Activity: Collect every line in the entries below that contains the string "AMAZON", and copy each one.

Material supplied:
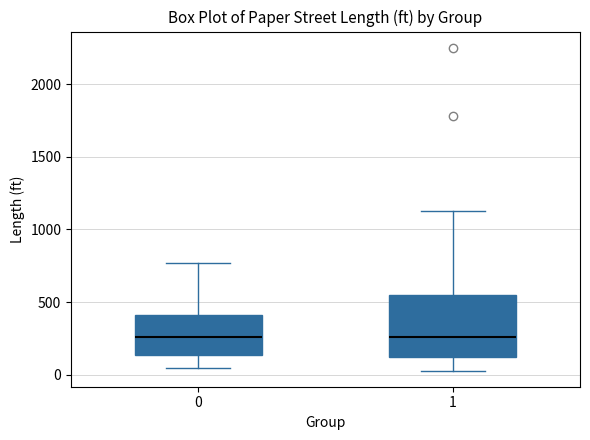

Comparing the boxes themselves (not the whiskers), which one is the tallest?

1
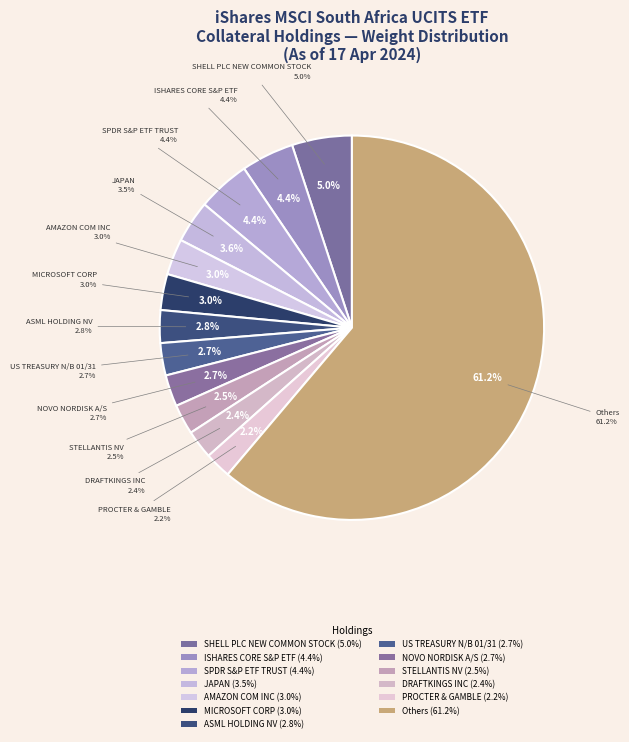

The AMAZON COM INC slice represents 15% of the pie. True or false?

False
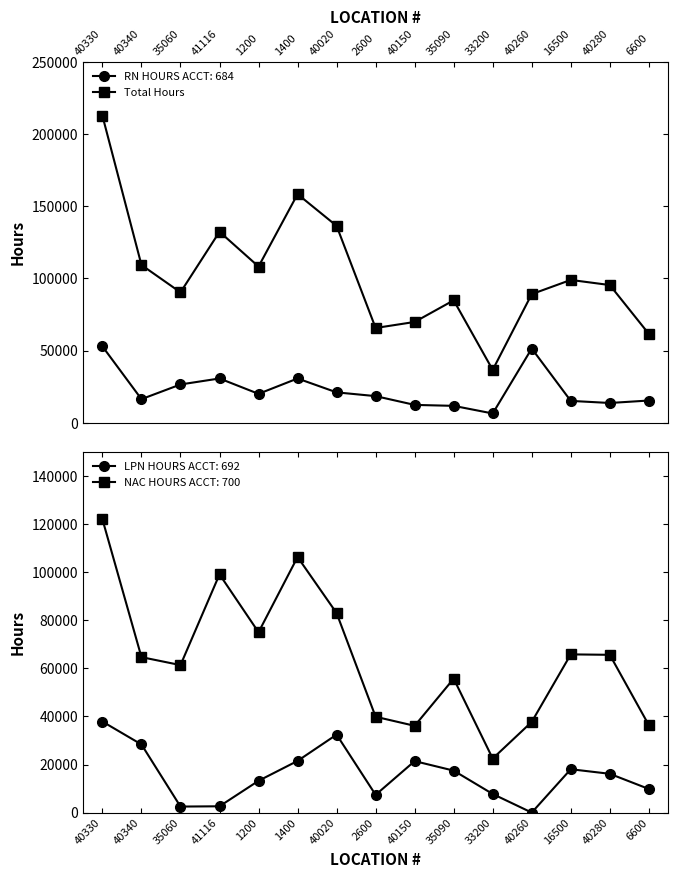

What is the smallest value displayed?

36590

The answer:
The AMAZON COM INC slice represents 15% of the pie. True or false?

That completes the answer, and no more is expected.